SELECTED EXCERPT
========================================

The perplexity is convenient for casual language model with decoder-only transformer architure evaluation because usually cross entropy loss function is used in which the negative log-likelihood is already computed during the inference process. The model inference will calculate the negative log-likelihood conditional to context of all target token you pass in a single forward calculation. Using $e$ as $b$, the calculation can be simplied to
$$
PP(X;Q_\theta) := e^{\frac{1}{t}\boldsymbol{1_{n}} \cdot
\mathcal{L(X;\theta)}}
$$
where $\boldsymbol{1_{n}}$ is $\begin{bmatrix} 1,\dots,1 \end{bmatrix} \in \mathcal{R^t}$ and $\mathcal{L(X;Q_\theta)}$ is the output of LLM model in which $\mathcal{L(X;Q_\theta)} = \begin{bmatrix} -\log{Q_\theta(x_1)}\\\\ \vdots\\\\ -\log{Q_\theta(x_t \mid x_{< t})}\\\\ \end{bmatrix}$
We typically have a constraint on the number of tokens the model can process. The largest version of GPT-2, for example, has a fixed length of 1024 tokens, so we cannot calculate $Q_\theta(x_t \mid x{< t})$ directly when $t$ is greater than 1024.
One approach to solve this problem is break the sequence into disjoint subsequences equal to the model’s maximum input size and add up the decomposed perplexity of each subsequence independently.

========================================

LISTED ENTRIES
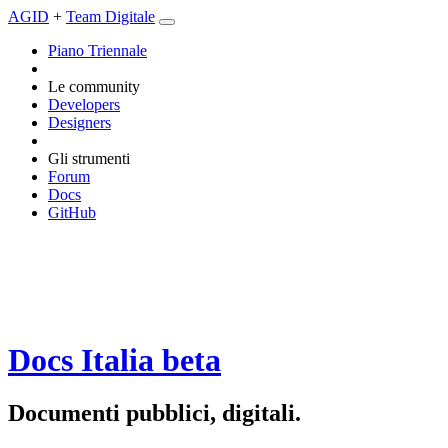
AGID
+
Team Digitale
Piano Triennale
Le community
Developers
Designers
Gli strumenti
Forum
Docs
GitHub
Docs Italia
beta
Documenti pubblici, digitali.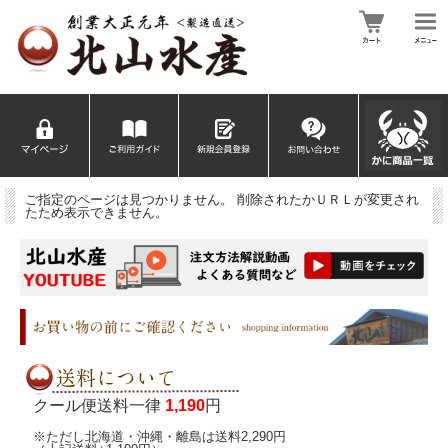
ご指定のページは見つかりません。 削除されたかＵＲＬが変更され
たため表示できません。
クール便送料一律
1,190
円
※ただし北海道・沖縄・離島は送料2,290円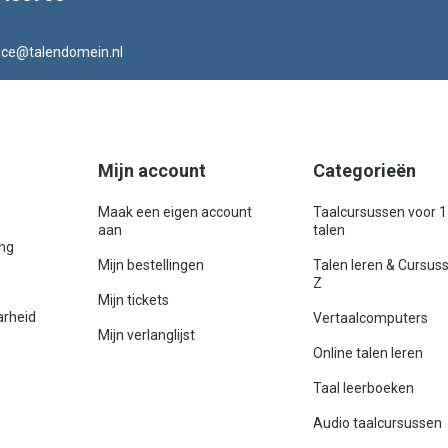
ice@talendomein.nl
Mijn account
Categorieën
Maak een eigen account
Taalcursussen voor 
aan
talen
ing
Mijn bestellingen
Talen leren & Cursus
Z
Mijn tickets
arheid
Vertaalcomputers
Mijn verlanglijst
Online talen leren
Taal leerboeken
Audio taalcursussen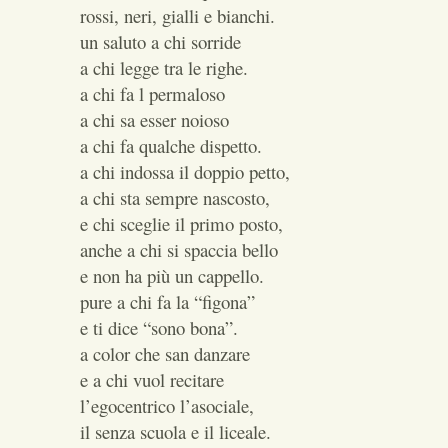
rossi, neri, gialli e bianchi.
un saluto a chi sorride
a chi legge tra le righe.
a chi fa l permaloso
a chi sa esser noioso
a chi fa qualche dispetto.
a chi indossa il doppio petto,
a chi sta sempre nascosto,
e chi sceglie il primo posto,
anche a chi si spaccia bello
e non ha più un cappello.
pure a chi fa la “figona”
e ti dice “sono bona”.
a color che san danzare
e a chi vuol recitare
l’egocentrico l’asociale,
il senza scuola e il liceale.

========================================

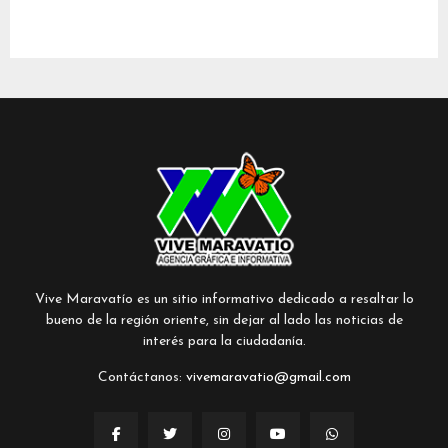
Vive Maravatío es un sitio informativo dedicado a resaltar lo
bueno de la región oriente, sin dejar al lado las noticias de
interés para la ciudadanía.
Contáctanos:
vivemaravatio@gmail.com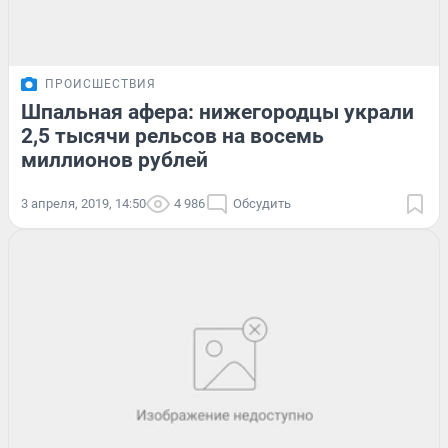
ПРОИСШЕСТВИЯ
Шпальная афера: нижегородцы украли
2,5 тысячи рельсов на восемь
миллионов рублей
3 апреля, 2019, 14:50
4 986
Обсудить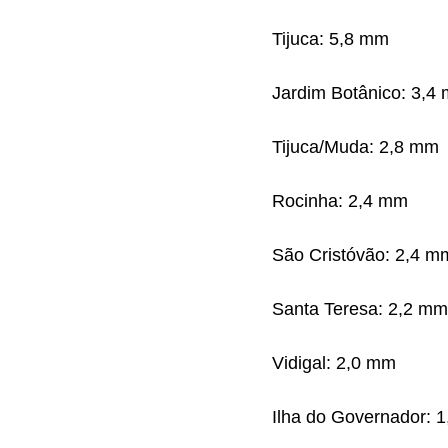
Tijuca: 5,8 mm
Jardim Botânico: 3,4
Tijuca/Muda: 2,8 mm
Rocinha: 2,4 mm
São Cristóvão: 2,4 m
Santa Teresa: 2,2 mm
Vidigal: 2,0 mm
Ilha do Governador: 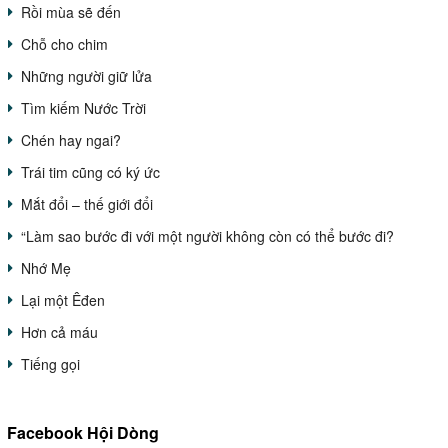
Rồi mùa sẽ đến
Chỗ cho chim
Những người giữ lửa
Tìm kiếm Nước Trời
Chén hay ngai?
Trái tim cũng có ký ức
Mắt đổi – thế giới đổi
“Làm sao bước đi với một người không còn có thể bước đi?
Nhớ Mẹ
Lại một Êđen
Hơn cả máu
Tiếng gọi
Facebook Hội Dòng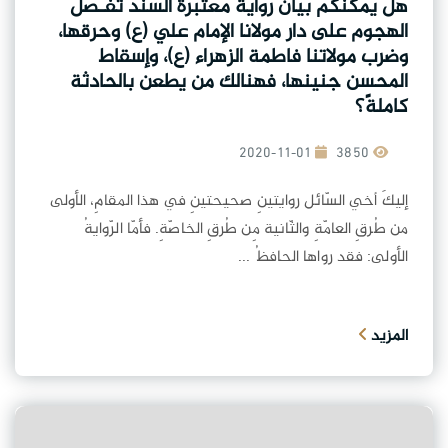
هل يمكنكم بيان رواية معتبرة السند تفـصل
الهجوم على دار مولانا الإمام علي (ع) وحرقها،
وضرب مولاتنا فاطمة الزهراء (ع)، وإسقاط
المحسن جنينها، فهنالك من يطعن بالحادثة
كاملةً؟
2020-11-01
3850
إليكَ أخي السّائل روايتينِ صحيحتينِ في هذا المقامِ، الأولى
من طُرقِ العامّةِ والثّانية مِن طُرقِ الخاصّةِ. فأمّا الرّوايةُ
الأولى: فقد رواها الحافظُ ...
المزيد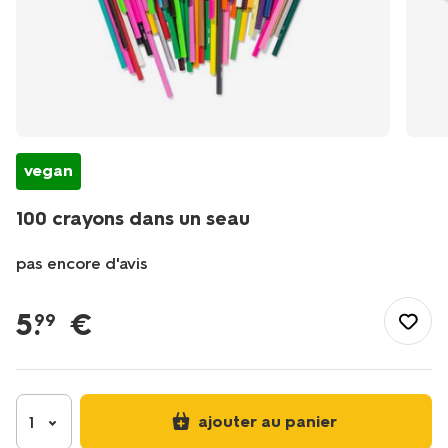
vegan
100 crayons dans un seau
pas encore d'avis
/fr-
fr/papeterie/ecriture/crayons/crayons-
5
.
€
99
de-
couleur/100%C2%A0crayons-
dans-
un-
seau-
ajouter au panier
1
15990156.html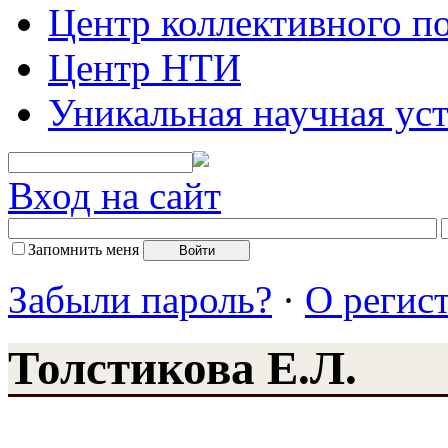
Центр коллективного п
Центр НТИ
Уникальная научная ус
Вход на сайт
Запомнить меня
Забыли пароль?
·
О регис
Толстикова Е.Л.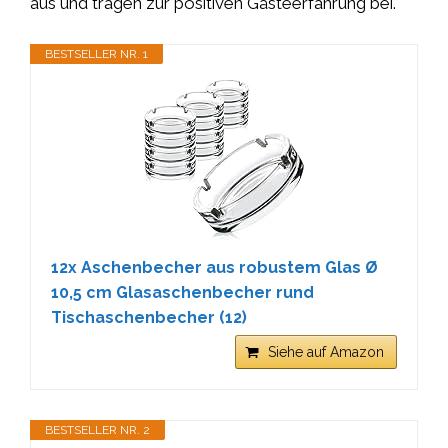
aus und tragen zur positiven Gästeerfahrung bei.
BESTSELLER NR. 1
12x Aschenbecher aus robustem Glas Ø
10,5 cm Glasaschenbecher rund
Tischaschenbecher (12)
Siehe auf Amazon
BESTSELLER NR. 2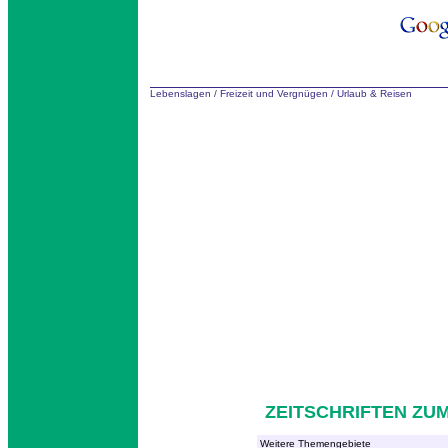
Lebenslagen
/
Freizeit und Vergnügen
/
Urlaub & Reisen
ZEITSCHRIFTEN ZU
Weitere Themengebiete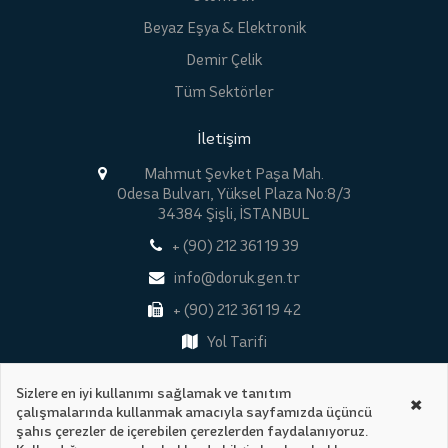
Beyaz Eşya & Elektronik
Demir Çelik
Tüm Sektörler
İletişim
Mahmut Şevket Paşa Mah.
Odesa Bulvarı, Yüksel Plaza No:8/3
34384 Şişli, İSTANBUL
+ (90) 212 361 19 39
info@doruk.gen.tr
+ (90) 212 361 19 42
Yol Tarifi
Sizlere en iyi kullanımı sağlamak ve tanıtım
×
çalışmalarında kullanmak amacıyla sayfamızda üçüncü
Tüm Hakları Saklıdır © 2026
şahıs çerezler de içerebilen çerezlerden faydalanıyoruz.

========================================

WHAT YOU WILL DO
1. From the excerpt on perplexity, copy the passage starting at "One approach to" and ending at "each subsequence independently." word for word.
2. In the perplexity excerpt, condense the paragraph beginning "We typically have a constraint" into one or two shorter sentences that keep its main facts.
3. Write the next part of the perplexity excerpt, picking up after its last sentence.

ANSWERS
1.
One approach to solve this problem is break the sequence into disjoint subsequences equal to the model’s maximum input size and add up the decomposed perplexity of each subsequence independently.

2. Models can process only a limited number of tokens. For example, the largest GPT-2 has a fixed length of 1024 tokens, so the probability of token t given the tokens before it cannot be computed directly once t exceeds 1024.

3.
This is quick to compute since the perplexity of each segment can be computed in one forward pass, but serves as a poor approximation of the fully-factorized perplexity and will typically yield a higher (worse) perplexity because the model will have less context at most of the prediction steps.
Instead, the perplexity of fixed-length models should be evaluated with a sliding-window strategy. This involves repeatedly sliding the context window so that the model has more context when making each prediction.
This is a closer approximation to the true decomposition of the sequence probability and will typically yield a more favorable score. The downside is that it requires a separate forward pass for each token in the corpus. A good practical compromise is to employ a strided sliding window, moving the context by larger strides rather than sliding by 1 token a time. This allows computation to proceed much faster while still giving the model a large context to make predictions at each step.